Le titre de gouverneur, il l’avait gagné sur les champs de bataille, en vainquant, en 1794, les espagnols et les refouler à la partie orientale de l’ile. Il s’est aussi combattu courageusement contre les britanniques, dans le Nord et dans l’Ouest. Il convient de rappeler que Toussaint, ainsi que ses frères esclaves, s’est allié à ces mêmes espagnols dans l’unique but de combattre la France esclavagiste. Après la proclamation de Sonthonax, et vivant le peu d’engouement de ses alliés de la partie orientale, il a décidé son célèbre revirement. Très calculateur, le mythique Toussaint n’avait qu’un seul objectif, diriger l’ile tout seul. Le retour de Sonthonax comme commissaire civil en mai 1796 lui constitua une ombre. Sa tactique lui a valu de se débarrasser de cette embuche, en faisant élire, en septembre 1796, Lavaux et Sonthonax comme député auprès du directoire. Le Spartacus noir, celui qui voulait l’émancipation de sa race, celui qui faisait d’Haiti la terre de liberté de tous les nègres du monde entier, avait voulu trop en publiant les règlements du 12 octobre 1800, reconduisant le travail forcé des noirs sur les plantations. La règle était trop sévère, déshumanisant même. Mais il faudrait quand même penser à la prospérité de l’ile. Toussaint Louverture n’a jamais souhaité réduire ses frères à l’esclavage. L’article 3 de la constitution de 1801 peut en témoigner « Il ne peut exister d’esclaves sur ce territoire, la servitude y est à jamais abolie. Tous les hommes y naissent, vivent et meurent libres et Français ».

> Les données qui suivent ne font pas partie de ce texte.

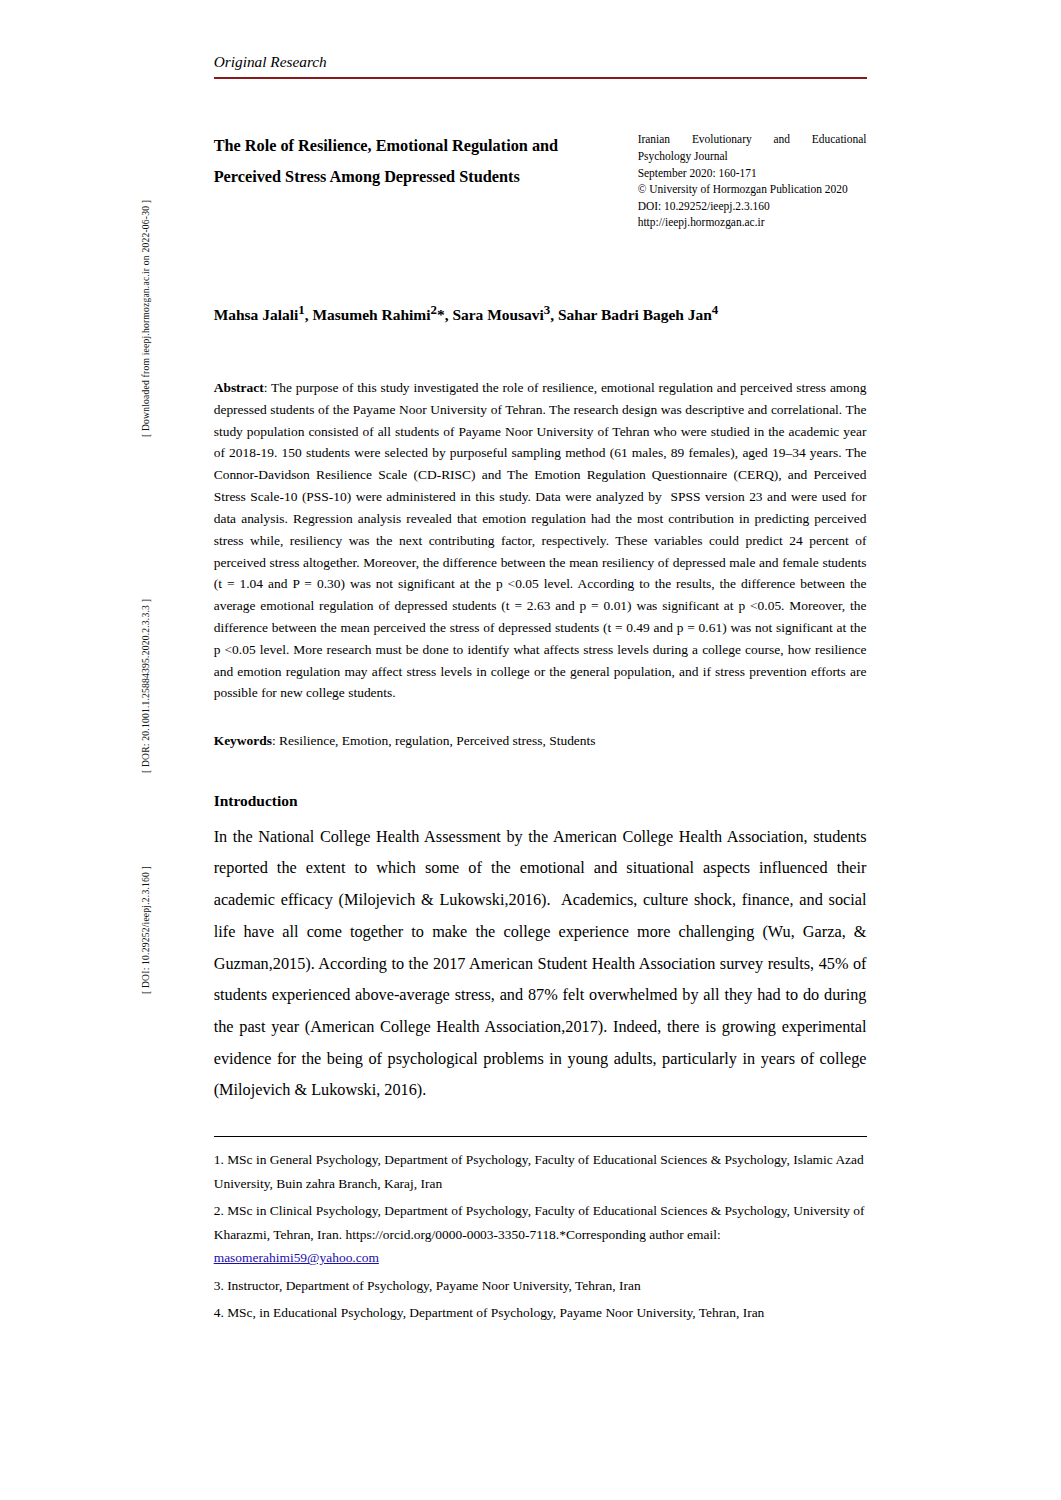[ Downloaded from ieepj.hormozgan.ac.ir on 2022-06-30 ] [ DOR: 20.1001.1.25884395.2020.2.3.3.3 ] [ DOI: 10.29252/ieepj.2.3.160 ]
Original Research
The Role of Resilience, Emotional Regulation and Perceived Stress Among Depressed Students
Iranian Evolutionary and Educational
Psychology Journal
September 2020: 160-171
© University of Hormozgan Publication 2020
DOI: 10.29252/ieepj.2.3.160
http://ieepj.hormozgan.ac.ir
Mahsa Jalali1, Masumeh Rahimi2*, Sara Mousavi3, Sahar Badri Bageh Jan4
Abstract: The purpose of this study investigated the role of resilience, emotional regulation and perceived stress among depressed students of the Payame Noor University of Tehran. The research design was descriptive and correlational. The study population consisted of all students of Payame Noor University of Tehran who were studied in the academic year of 2018-19. 150 students were selected by purposeful sampling method (61 males, 89 females), aged 19–34 years. The Connor-Davidson Resilience Scale (CD-RISC) and The Emotion Regulation Questionnaire (CERQ), and Perceived Stress Scale-10 (PSS-10) were administered in this study. Data were analyzed by SPSS version 23 and were used for data analysis. Regression analysis revealed that emotion regulation had the most contribution in predicting perceived stress while, resiliency was the next contributing factor, respectively. These variables could predict 24 percent of perceived stress altogether. Moreover, the difference between the mean resiliency of depressed male and female students (t = 1.04 and P = 0.30) was not significant at the p <0.05 level. According to the results, the difference between the average emotional regulation of depressed students (t = 2.63 and p = 0.01) was significant at p <0.05. Moreover, the difference between the mean perceived the stress of depressed students (t = 0.49 and p = 0.61) was not significant at the p <0.05 level. More research must be done to identify what affects stress levels during a college course, how resilience and emotion regulation may affect stress levels in college or the general population, and if stress prevention efforts are possible for new college students.
Keywords: Resilience, Emotion, regulation, Perceived stress, Students
Introduction
In the National College Health Assessment by the American College Health Association, students reported the extent to which some of the emotional and situational aspects influenced their academic efficacy (Milojevich & Lukowski,2016). Academics, culture shock, finance, and social life have all come together to make the college experience more challenging (Wu, Garza, & Guzman,2015). According to the 2017 American Student Health Association survey results, 45% of students experienced above-average stress, and 87% felt overwhelmed by all they had to do during the past year (American College Health Association,2017). Indeed, there is growing experimental evidence for the being of psychological problems in young adults, particularly in years of college (Milojevich & Lukowski, 2016).
1. MSc in General Psychology, Department of Psychology, Faculty of Educational Sciences & Psychology, Islamic Azad University, Buin zahra Branch, Karaj, Iran
2. MSc in Clinical Psychology, Department of Psychology, Faculty of Educational Sciences & Psychology, University of Kharazmi, Tehran, Iran. https://orcid.org/0000-0003-3350-7118.*Corresponding author email: masomerahimi59@yahoo.com
3. Instructor, Department of Psychology, Payame Noor University, Tehran, Iran
4. MSc, in Educational Psychology, Department of Psychology, Payame Noor University, Tehran, Iran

Contre cette tentative [trop facile] de dresser le libérateur Jean Jacques Dessalines contre le précurseur de l’indépendance Toussaint Louverture, il faut se rappeler que les œuvres des deux sont complémentaires dans le sillage d’une première révolution anticoloniale et anti-esclavagiste. Toussaint Louverture a inculqué cette soif de liberté, cette hargne contre l’oppression coloniale et ce désir de vengeance à Dessalines et à Christophe, ses deux lieutenants avec qui il a combattu Rigaud dans le sud. Sans un leadership transformationnel, la continuité de la lutte pour la liberté après sa déportation, ne saurait tenir. « En me renversant, on a abattu à St Domingue que le tronc de l’arbre de la liberté. Il [l’arbre (NDLR] repoussera par ses racines car elles sont profondes et nombreuses ». Une parole célèbre qui traduit la vision de l’homme, son leadership ainsi que ses aspirations. Opposer ces icones de la lutte pour la liberté, c’est bêtement jouer le jeu du néocolonialisme. Chez ceux qui présente Toussaint un citoyen français, un ancien gouverneur, il y a de l’hypocrisie. Il y a une tentative de récupération de ce que cet homme représente pour la race noire. Et dans ce jeu, il faut feindre d’occulter Jean Jacques Dessalines pour provoquer un rejet du Spartacus noir chez tous ceux qui voient les choses que dans le premier degré.

Toussaint Louverture et Jean Jacques Dessalines font partie des grandes vies qui ont marqué notre vie de peuple. Deux légendes qui nous donnent envie de grandir, rien qu’en entendant leur nom. Toussaint Louverture a commencé la lutte. Jean Jacques Dessalines a parachevé l’œuvre. Sans Toussaint, il n’y aurait pas de Dessalines.